Maritime tracking data released on Monday showed that international oil tankers have dramatically scaled back loading activity at Venezuelan ports, fearful of a crackdown by the Trump administration on illegal sanctions-busting oil shipments.
The U.S. military has seized two oil tankers in the week since President Donald Trump announced a “blockade” on shipments of sanctioned oil from Venezuela, approached a third, and is currently shadowing a fourth.
These actions were evidently enough to make ship owners more nervous about taking on cargoes of Venezuelan oil. Reuters reported on Monday that Venezuela’s national oil company, PDVSA, has only loaded one major cargo of heavy crude to a docked tanker, and no others are currently scheduled to take on oil.
“The number of loaded tankers that have not departed has increased in recent days, leaving millions of barrels of Venezuelan oil stuck in ships, while customers demand deeper discounts and contract changes to take risky voyages beyond the country’s waters,” Reuters noted.
“Some tankers approaching Venezuela’s coast, either to load oil for export or to deliver imported naphtha, have also made U-turns or suspended navigation recently until instructions from owners to load are clarified,” Reuters added, citing maritime tracking data from the LSEG analytics firm.
Bloomberg News on Monday looked at a different set of data from maritime intelligence firm Kpler and concluded Venezuela’s oil terminals were not quite as paralyzed as Reuters suggested.
Kpler’s data said that about 14 vessels have loaded in Venezuela since the U.S. ramped up its “blockade” in mid-December — six of them ships under sanctions. Since these illegal vessels tend to sail as “ghost ships” with their transponders turned off, it was difficult for Kpler to determine all of their current positions, so some of them might not have set sail with their cargoes.
Lead Kpler oil analyst Matt Smith noted that Venezuela’s onshore oil facilities are filling up, suggesting that shipments are not occurring at the ideal pace, and some of the loading activity observed at Venezuela’s ports could be an effort to use stationary tanker ships as additional storage capacity.
In addition to the maritime interceptions, PDVSA is also struggling to recover from a cyberattack on December 15 that shut down much of Venezuela’s oil and gas infrastructure for three days. The company obliquely accused the U.S. government of orchestrating the attack, and some analysts believe no one else could have pulled it off.

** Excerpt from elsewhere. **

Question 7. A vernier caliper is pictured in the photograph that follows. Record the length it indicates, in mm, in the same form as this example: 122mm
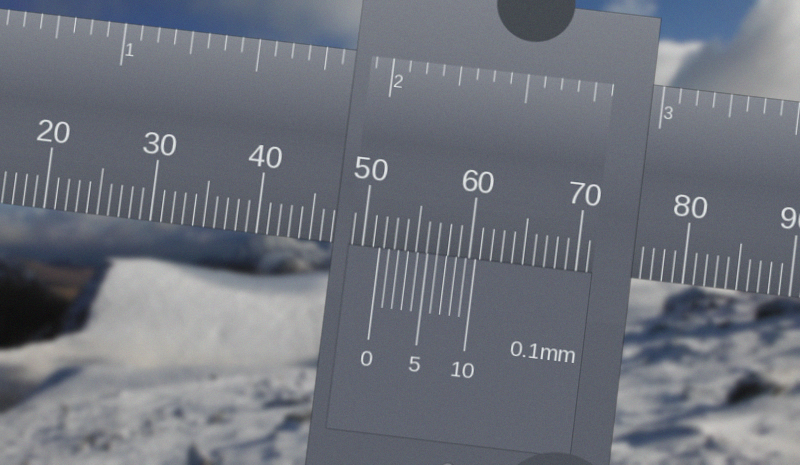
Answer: 51.6mm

“This is what U.S. Cyber Command was built to do. It sounds entirely plausible and is consistent with the mission and capabilities of U.S. Cyber Command,” an unnamed former federal cybersecurity official told Politico on Monday.
“If this is U.S. offensive cyber operations, then this is the perfect cyber complement to a maximum pressure campaign. Given enough time and opportunity the operation described would be well within U.S. capabilities,” said retired Rear Adm. Mark Montgomery, now senior director at the Foundation for the Defense of Democracies.